My understanding of Illogic comes through the guise of my few years in South Eastern Ohio, where while attending school, I became inundated with the flurry of West Coast rap that was bubbling up in the likes of J5 and Dilated Peoples. But as with every locale, there’s some minute local scene – and Illogic was part of the one nearest me. Finding his albums and sharing the pretty solid pair of his initial discs (both Unforeseen Shadows and Got Lyrics) with folks around town allowed me to assume a sort of librarian stature – I was the keep of that good shit.
By 2003 with Write to Death, Volume One and the following Celestial Clockwork, I simply lost interest. It wasn’t due to a dramatic fall off in quality, but simply just the glut of hip hop records I found myself drowning in. When Illogic basically resurfaced – or at least started rearing his head on the interwebs – within the last year or so with One Bar Left, my expectations remained high. Unfortunately, that EP didn’t quite meet those lofty guesses as to what would come next.
But to write of a performer because of few releases that weren’t exactly up to snuff doesn’t seem fair. So the impending Diabolical Fun could either be a remarkable return to previous heights, or a continuation of so-so rap feats. There hasn’t been a lot leaked as of yet, but a few tracks have made it out.
“I Know You” covers the travails of orphaned kids. Illogic relates the path from abandonment to alcoholism in rather stark terms. There’s a female and male character that, pretty quickly after the track begins, listeners can figure how they end up together.

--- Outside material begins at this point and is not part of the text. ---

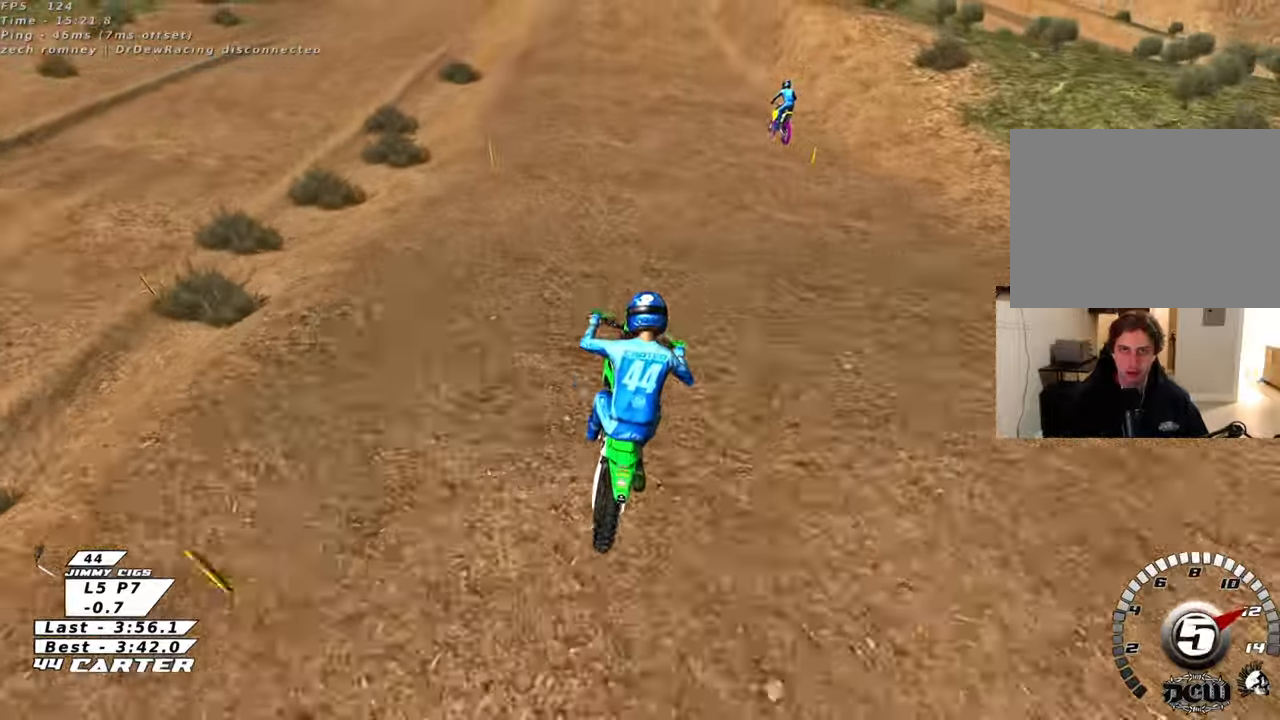
{"buttons": ["X", "R2"], "left_stick": "up", "right_stick": "center", "events": [[33, "left_stick", "left"], [33, "right_stick", "down-left"], [83, "R1", "down"], [133, "L1", "down"], [200, "R1", "up"], [200, "left_stick", "up-right"], [217, "R3", "up"], [233, "L1", "up"], [283, "right_stick", "center"], [417, "X", "down"], [467, "left_stick", "up"]]}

It’s an uncharacteristically un-astute foray into story telling. Granted, not every lyric can be a poem and not every poem can be a polemical rant on the current state of the United States. But while this one track, lack luster as it might be, is buoyed by some intrepid ’70’s soul production, it surely can’t demarcate the end to a career that began a decade ago.
To have chosen a track such as this to basically advertise a new release either points to the over all jive of the disc or the fact that Illogic wasn’t really in control of this track – it was posted by the producer Ill Poetic after all. So, perhaps in that latter’s mind, that soulful throwback sound was enough to get the track over. That’s just not the case.